→ RECORDS PROVIDED
************

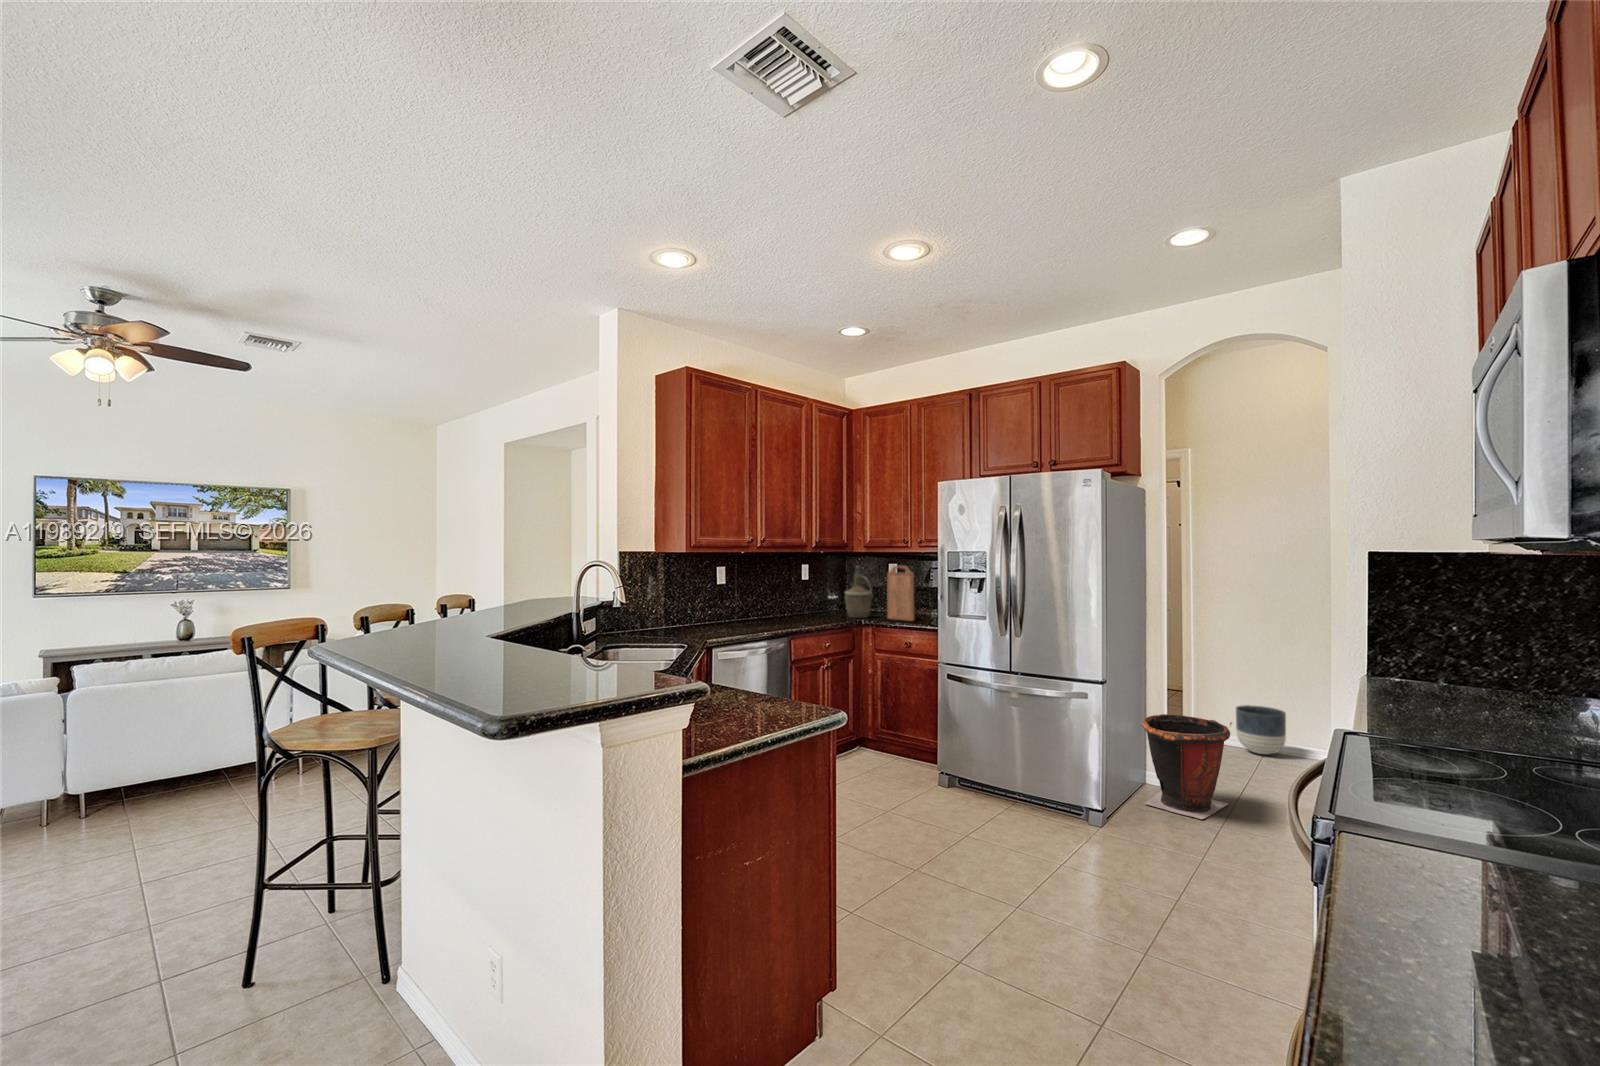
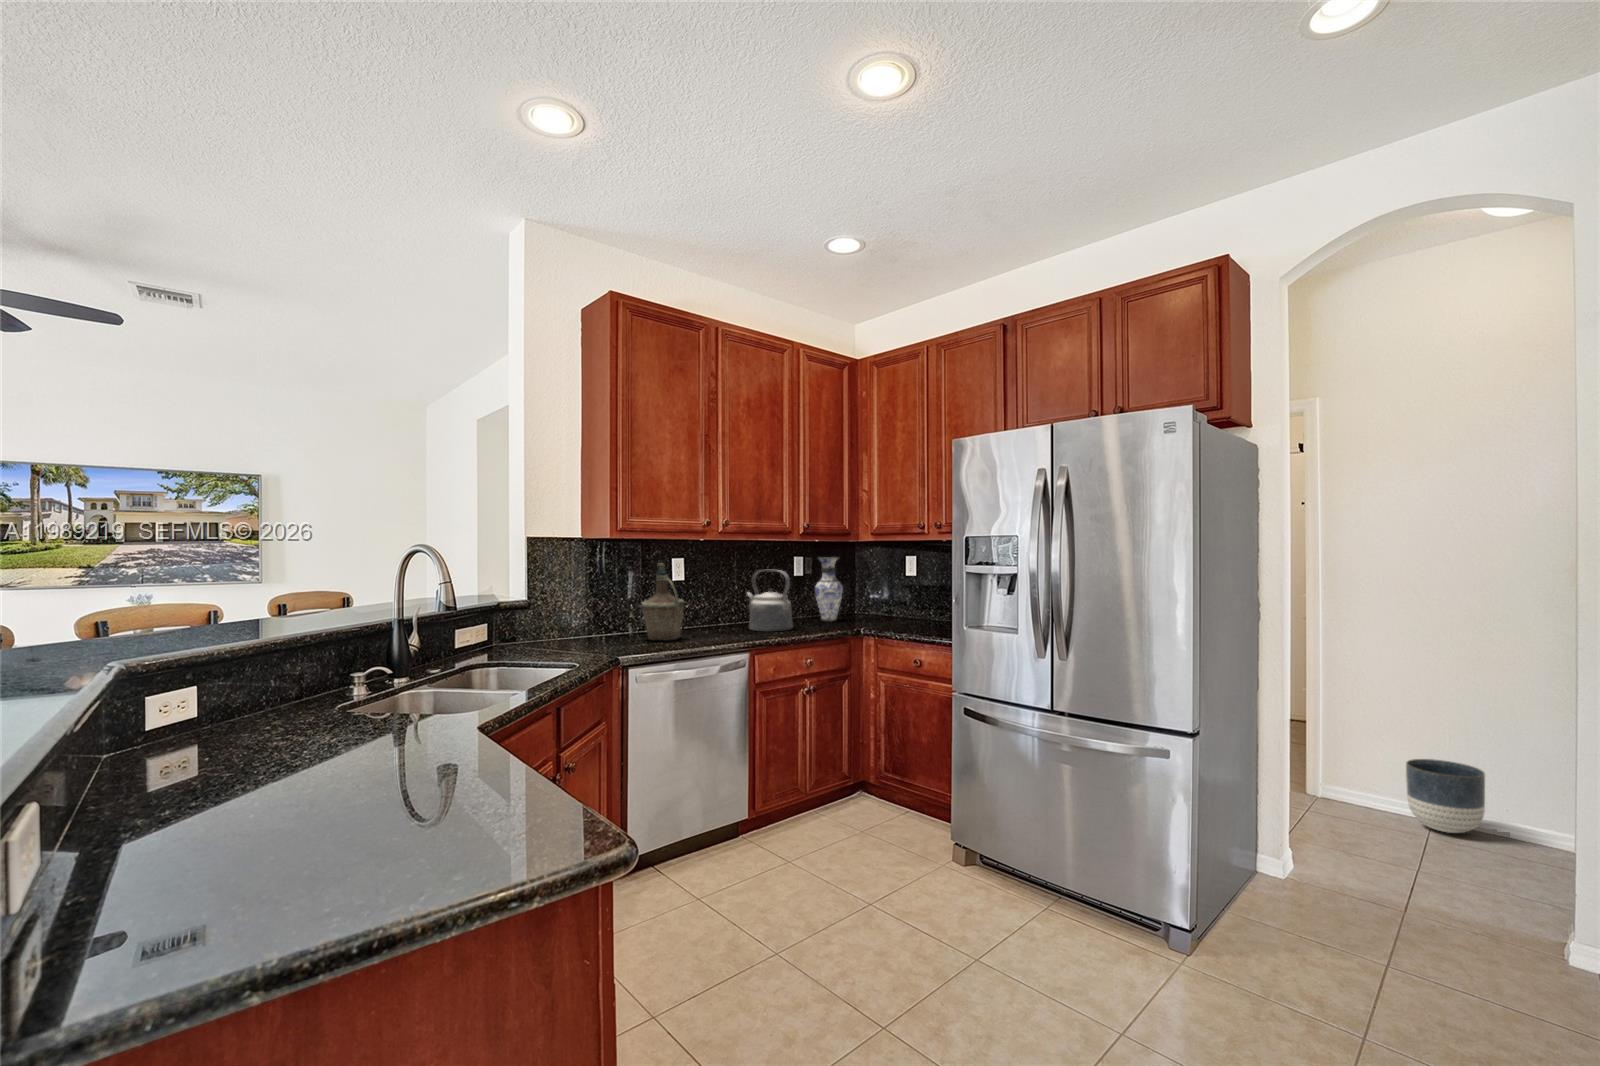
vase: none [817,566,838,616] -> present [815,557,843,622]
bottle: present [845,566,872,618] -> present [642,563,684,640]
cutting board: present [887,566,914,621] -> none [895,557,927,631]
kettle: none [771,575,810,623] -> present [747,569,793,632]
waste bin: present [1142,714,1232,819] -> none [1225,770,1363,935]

************

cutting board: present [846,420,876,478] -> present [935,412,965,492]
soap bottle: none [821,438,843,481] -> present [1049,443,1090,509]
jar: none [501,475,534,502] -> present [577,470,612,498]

************

→ INSTRUCTIONS FOR THE TASK
Looking at the data above, return every line from the one with "cutting board: present [887,566,914,621]" down to the one with "waste bin: present", exactly and inclusively.

→ ANSWER FOR THIS EXERCISE
cutting board: present [887,566,914,621] -> none [895,557,927,631]
kettle: none [771,575,810,623] -> present [747,569,793,632]
waste bin: present [1142,714,1232,819] -> none [1225,770,1363,935]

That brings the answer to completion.